In Windeseile in bunte Kleider gehüllt, tanzte die bis dahin arg geforderte und zuweilen gestresste Gruppe ausgelassen, ohne, oder nur mit geringen choreographischen Vorgaben, nach Melodien verschiedener Völker und Kulturen. Hier zeigte sich nicht nur die ausgesprochen technische und sportliche Substanz von Emanuel Gat Danse, sondern auch das improvisatorische Vermögen (von technischer Brillanz nicht zu reden) des Ensemble Modern (Leitung: Josep Planells Schiaffino), das zwischen Klezmer (Jaan Bossier, Klarinette), russischer Volksweise (Michael M. Kasper, Violoncello), japanischem Wiegenlied (Megumi Kasakawa), Zigeunerweisen nach Brahms (Giorgos Panagiotidis) irischem Riverdanse und englischem Shanti changierte.

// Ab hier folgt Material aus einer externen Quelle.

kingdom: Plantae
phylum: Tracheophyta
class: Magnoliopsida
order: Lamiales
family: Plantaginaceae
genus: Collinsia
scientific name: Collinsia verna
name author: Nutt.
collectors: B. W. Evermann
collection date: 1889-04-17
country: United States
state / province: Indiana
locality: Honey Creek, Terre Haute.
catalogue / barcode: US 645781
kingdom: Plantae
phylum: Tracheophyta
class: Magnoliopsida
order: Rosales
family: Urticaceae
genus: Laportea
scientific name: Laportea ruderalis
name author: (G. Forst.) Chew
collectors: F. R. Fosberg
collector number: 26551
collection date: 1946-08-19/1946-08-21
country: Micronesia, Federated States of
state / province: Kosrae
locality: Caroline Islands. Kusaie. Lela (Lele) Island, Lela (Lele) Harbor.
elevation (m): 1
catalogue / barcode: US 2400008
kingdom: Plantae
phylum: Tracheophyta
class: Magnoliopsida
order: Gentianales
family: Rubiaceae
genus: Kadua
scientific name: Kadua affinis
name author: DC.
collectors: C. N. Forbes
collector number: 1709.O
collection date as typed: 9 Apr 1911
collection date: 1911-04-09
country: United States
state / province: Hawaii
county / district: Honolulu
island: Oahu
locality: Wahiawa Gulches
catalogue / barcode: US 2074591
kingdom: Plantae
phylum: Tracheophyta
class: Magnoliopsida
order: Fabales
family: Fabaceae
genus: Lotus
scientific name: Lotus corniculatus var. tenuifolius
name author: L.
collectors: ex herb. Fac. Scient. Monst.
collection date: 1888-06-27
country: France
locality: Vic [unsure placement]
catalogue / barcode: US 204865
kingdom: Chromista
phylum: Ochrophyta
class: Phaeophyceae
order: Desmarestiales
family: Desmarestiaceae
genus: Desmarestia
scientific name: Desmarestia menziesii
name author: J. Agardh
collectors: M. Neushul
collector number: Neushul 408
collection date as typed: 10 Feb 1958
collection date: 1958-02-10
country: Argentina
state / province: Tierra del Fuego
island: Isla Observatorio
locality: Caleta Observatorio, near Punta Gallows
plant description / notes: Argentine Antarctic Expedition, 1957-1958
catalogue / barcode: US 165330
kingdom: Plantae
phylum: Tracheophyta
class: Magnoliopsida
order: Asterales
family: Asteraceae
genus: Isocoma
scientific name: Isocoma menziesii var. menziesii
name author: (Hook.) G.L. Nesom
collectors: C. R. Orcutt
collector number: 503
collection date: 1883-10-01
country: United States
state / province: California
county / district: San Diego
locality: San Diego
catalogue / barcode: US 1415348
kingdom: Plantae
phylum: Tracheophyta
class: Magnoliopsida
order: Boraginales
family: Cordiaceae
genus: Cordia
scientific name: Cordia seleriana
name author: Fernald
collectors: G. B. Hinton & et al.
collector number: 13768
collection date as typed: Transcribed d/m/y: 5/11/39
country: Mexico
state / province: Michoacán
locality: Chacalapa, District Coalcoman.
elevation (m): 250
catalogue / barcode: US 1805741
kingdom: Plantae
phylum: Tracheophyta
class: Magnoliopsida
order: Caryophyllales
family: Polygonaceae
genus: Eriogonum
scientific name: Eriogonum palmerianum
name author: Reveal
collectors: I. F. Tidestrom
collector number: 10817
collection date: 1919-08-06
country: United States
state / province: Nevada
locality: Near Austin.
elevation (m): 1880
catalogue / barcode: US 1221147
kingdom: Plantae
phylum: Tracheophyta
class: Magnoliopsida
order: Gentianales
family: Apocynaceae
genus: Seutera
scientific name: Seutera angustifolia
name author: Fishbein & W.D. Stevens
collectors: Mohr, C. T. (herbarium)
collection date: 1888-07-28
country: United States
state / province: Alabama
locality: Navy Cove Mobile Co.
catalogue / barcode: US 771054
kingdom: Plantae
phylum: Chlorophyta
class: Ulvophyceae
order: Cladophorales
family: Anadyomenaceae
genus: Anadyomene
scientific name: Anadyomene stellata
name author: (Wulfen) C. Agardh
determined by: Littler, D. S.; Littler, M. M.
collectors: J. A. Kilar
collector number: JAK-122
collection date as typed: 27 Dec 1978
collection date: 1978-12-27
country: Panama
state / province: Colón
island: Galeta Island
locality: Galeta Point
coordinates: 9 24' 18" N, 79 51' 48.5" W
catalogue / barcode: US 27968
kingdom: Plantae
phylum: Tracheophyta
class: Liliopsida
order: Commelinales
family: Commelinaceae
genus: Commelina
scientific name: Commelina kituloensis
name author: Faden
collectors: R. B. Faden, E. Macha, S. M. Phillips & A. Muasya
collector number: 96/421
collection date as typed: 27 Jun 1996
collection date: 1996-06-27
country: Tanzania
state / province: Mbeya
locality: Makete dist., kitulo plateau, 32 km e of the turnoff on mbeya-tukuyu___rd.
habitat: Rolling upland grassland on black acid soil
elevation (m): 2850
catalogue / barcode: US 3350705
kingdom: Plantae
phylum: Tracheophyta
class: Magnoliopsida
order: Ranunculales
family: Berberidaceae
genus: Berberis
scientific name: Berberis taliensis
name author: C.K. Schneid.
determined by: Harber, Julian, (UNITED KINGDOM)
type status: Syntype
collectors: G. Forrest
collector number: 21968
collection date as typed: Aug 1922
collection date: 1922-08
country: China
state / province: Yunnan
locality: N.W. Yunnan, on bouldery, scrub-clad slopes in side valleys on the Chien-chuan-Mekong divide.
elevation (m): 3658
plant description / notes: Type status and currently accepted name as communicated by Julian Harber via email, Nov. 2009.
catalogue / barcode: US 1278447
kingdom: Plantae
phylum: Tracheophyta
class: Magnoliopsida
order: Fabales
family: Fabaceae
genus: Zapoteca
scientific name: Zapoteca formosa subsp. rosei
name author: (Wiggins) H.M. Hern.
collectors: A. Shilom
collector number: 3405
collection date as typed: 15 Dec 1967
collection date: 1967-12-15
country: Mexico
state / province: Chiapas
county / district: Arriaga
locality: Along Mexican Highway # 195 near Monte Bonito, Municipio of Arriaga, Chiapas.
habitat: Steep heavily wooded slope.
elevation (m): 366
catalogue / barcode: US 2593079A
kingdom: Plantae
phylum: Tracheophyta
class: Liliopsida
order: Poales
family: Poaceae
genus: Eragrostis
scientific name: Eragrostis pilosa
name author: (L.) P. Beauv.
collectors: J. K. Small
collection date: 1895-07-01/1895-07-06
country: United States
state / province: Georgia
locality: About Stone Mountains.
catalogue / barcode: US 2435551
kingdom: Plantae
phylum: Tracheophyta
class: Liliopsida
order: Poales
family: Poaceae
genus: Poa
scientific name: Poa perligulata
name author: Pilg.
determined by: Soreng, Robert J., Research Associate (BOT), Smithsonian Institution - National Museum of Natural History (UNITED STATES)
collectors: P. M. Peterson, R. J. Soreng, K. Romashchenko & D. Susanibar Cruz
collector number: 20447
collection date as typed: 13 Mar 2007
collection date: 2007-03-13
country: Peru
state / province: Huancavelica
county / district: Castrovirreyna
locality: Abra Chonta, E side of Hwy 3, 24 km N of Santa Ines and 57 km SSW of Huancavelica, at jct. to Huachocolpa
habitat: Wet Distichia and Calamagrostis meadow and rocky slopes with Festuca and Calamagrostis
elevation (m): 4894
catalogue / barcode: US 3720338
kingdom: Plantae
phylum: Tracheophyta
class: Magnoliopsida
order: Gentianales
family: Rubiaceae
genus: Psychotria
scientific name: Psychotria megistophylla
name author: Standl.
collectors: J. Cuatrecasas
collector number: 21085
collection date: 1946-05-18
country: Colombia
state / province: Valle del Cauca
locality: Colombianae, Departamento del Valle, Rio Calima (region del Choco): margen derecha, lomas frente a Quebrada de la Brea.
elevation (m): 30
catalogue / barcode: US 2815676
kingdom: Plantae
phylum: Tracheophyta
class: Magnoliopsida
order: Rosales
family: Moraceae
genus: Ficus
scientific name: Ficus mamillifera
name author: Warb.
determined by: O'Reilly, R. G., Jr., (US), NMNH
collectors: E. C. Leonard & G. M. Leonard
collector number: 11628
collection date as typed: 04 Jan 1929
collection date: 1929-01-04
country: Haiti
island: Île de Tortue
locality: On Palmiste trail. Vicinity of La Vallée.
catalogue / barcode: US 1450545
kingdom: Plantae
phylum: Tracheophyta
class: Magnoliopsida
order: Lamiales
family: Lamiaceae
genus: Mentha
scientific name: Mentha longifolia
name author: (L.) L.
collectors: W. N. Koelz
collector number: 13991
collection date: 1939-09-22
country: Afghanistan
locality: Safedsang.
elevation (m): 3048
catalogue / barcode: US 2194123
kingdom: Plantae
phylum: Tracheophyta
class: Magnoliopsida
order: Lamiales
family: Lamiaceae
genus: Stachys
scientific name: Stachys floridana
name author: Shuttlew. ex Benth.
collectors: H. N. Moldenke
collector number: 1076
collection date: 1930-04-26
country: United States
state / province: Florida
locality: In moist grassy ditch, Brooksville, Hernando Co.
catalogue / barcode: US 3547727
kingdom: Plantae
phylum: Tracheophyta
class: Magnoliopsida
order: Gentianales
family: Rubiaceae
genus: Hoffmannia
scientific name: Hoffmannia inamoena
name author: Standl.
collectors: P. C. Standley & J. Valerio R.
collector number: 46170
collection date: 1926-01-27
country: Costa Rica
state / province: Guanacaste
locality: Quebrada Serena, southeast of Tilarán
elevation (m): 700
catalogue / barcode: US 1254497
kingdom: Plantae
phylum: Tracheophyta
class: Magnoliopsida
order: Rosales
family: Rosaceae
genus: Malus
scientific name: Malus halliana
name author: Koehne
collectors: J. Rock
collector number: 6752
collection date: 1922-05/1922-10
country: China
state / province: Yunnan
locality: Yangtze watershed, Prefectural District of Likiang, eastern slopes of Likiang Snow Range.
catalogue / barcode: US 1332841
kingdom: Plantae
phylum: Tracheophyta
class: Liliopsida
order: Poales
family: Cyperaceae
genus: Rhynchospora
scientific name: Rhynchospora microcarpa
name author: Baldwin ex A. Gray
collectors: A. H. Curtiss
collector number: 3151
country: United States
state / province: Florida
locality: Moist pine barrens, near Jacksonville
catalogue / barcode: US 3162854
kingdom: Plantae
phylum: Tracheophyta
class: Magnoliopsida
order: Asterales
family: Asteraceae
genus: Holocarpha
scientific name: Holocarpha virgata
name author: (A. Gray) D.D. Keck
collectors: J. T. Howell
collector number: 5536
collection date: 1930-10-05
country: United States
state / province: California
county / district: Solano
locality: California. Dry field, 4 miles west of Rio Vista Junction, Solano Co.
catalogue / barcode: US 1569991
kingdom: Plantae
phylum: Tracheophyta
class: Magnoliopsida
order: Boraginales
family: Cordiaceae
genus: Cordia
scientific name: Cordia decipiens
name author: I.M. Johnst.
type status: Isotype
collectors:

Warum aber alles in einem durchgehenden Marschrhythmus erfolgen musste und die amerikanische Konföderationshymne: „I wish, I was in Dixie Land“, die Hymne der Südstaaten aus der Zeit des amerikanischen Bürgerkriegs, den Hauptteil dieses acht-minütigen Finales bilden musste, bleibt wohl das Geheimnis des Komponisten. Zumindest ohne Text ein Ohrwurm, der zum stampfenden Bauerntanz auch auf den Rängen einlud.
Frenetischer Beifall, viele junge begeisterte Leute im Publikum, ein entspannter Ausklang mit pikanter Suppe und Sekt. Was will man mehr.